One of the trickiest things about the Deep spot is how close it is to the cervix. Most of us have experienced the bruising pain of banging into the cervix during intercourse. But when our bodies are highly aroused, our vagina balloons out, the uterus tips up rotating the cervix back and we gain better access to the Deep spot. Most women enjoy the tummy side of the cervix, while others love the area behind the cervix.
Some people consider the Deep spot their most reliable way to orgasm during intercourse. In class, a few women acknowledge the deep spot as an orgasm trigger. When couples figure it out, the Deep Spot can create an immediate response when accessed at the right time.
There are websites that claim all women have the deep spot and it is a guaranteed trigger to experience an orgasm. They suggest stimulating the deep spot with the same firm “come hither” motion on the front wall of the vagina but with your middle finger in as far as it can reach. Don’t add more pressure to yourself, but feel the freedom to explore the pathways to pleasure God gave you.
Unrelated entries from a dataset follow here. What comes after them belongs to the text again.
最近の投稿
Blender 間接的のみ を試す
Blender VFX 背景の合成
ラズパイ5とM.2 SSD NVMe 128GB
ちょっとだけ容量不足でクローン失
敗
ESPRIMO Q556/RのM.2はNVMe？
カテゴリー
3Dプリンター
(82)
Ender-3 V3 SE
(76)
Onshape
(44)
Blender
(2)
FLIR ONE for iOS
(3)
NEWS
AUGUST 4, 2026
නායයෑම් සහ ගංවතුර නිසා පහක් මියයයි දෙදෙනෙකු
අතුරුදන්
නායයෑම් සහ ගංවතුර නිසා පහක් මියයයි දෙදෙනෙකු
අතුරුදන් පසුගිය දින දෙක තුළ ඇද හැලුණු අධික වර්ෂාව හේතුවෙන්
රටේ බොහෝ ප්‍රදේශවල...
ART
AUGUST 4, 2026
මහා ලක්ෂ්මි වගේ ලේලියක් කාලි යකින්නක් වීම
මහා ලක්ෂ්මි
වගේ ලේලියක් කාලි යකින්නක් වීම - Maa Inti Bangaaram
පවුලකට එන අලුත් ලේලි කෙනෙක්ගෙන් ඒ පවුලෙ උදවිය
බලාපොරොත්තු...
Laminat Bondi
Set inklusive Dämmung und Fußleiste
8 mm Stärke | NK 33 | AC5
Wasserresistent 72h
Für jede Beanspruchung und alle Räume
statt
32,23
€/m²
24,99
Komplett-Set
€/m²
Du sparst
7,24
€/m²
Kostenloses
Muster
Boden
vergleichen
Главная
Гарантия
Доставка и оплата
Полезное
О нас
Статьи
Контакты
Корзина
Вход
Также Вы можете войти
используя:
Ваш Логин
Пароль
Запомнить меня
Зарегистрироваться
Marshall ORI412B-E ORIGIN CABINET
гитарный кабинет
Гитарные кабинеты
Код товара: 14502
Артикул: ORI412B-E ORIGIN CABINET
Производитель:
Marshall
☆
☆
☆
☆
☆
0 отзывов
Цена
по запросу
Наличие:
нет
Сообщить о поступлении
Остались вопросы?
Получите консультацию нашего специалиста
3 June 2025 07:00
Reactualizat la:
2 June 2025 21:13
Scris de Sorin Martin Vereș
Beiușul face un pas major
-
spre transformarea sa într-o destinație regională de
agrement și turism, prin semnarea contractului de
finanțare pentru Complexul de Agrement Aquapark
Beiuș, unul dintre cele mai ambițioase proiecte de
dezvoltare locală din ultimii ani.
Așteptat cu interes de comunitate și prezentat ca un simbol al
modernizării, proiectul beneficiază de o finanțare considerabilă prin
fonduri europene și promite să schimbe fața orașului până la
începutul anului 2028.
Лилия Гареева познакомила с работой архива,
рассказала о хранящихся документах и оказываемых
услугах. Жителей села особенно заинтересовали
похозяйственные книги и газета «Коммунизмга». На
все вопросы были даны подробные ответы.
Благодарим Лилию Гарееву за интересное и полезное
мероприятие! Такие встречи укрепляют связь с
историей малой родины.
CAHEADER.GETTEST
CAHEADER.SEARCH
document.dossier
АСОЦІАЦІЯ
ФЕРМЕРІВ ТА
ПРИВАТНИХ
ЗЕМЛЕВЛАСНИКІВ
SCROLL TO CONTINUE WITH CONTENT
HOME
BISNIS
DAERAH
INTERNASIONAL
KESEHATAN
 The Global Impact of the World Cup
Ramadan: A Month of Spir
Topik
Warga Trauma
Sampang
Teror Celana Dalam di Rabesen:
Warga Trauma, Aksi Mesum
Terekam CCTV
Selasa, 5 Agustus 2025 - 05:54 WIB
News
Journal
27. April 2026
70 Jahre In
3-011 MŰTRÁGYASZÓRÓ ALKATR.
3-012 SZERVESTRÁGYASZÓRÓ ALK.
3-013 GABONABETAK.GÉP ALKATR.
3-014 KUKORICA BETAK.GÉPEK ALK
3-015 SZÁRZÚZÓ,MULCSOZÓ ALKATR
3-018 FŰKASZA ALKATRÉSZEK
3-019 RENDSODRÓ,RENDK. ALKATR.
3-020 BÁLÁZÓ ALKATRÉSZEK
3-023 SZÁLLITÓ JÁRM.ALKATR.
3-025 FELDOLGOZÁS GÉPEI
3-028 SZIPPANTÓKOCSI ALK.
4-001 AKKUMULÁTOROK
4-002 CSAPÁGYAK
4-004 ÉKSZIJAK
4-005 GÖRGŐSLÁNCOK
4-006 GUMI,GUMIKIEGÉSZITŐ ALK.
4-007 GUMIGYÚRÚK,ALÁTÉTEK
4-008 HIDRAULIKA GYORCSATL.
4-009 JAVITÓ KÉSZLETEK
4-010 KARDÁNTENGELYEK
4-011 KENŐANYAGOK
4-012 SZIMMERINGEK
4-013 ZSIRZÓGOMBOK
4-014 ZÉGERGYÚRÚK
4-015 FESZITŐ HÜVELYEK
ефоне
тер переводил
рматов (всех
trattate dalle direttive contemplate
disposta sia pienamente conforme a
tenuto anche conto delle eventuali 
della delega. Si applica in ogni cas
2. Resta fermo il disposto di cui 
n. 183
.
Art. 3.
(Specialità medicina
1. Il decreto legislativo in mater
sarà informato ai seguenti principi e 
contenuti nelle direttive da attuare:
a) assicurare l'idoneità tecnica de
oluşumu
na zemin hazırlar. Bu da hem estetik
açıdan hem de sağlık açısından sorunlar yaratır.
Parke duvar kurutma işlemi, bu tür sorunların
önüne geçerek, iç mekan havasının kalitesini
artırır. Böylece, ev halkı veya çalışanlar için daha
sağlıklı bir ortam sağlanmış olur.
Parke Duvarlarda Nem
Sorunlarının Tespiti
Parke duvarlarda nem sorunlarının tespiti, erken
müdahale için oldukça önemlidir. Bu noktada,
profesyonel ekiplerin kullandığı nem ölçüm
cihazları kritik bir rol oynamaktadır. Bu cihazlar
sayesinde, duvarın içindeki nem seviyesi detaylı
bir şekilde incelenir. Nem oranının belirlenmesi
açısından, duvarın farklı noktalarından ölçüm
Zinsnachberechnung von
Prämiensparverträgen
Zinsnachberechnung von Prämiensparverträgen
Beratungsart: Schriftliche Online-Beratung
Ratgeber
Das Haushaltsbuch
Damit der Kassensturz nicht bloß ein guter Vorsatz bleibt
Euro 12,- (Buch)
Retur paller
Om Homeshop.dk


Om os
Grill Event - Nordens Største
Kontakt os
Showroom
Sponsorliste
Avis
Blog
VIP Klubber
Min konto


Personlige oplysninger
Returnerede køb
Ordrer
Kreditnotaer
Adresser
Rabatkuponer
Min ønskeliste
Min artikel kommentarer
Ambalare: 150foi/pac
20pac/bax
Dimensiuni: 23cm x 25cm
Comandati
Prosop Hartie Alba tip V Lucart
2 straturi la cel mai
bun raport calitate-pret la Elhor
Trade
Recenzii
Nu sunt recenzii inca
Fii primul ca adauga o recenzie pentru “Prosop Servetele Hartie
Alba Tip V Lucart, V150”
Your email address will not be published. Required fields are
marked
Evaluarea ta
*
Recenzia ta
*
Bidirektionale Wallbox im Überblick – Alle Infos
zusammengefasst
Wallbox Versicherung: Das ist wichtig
Similar to the G-spot, the Deep spot may be another possibility, another flavor to explore. When you are highly aroused, have your husband travel to the deep spot with the pad of his finger. During intercourse pay attention to sensations during deep penetration. What kind of movements feel good? What is your mind doing? How does it feel? How and when can you access the Deep spot.
3 Pathways to Pleasure
Understanding these 3 pathways – Clitoral, G-spot and Deep spot – can help you tweak sex so that you can experience more pleasure during intercourse. Instead of trying the same thing, what adjustments can you make to try to access the pathway of your pleasure. How can you align your bodies? What pace or motion works best? What can you discover and show your husband?
Part of my journey of enjoying sex has been educating myself about my own body and discovering my pathways to pleasure. It is easy to think that our husbands ought to just magically find all of our sweet spots, but I am not sure that is true. I had to spend time exploring new areas and waking my body up. In order to focus on new sensations, without pressure but with thankfulness, I needed to test the waters. Not all orgasms feel the same and I believe we have more to learn. Don’t limit what you experience because you cannot even dream that it can happen. Discover your pathways to orgasm and think about how to make these part of intercourse.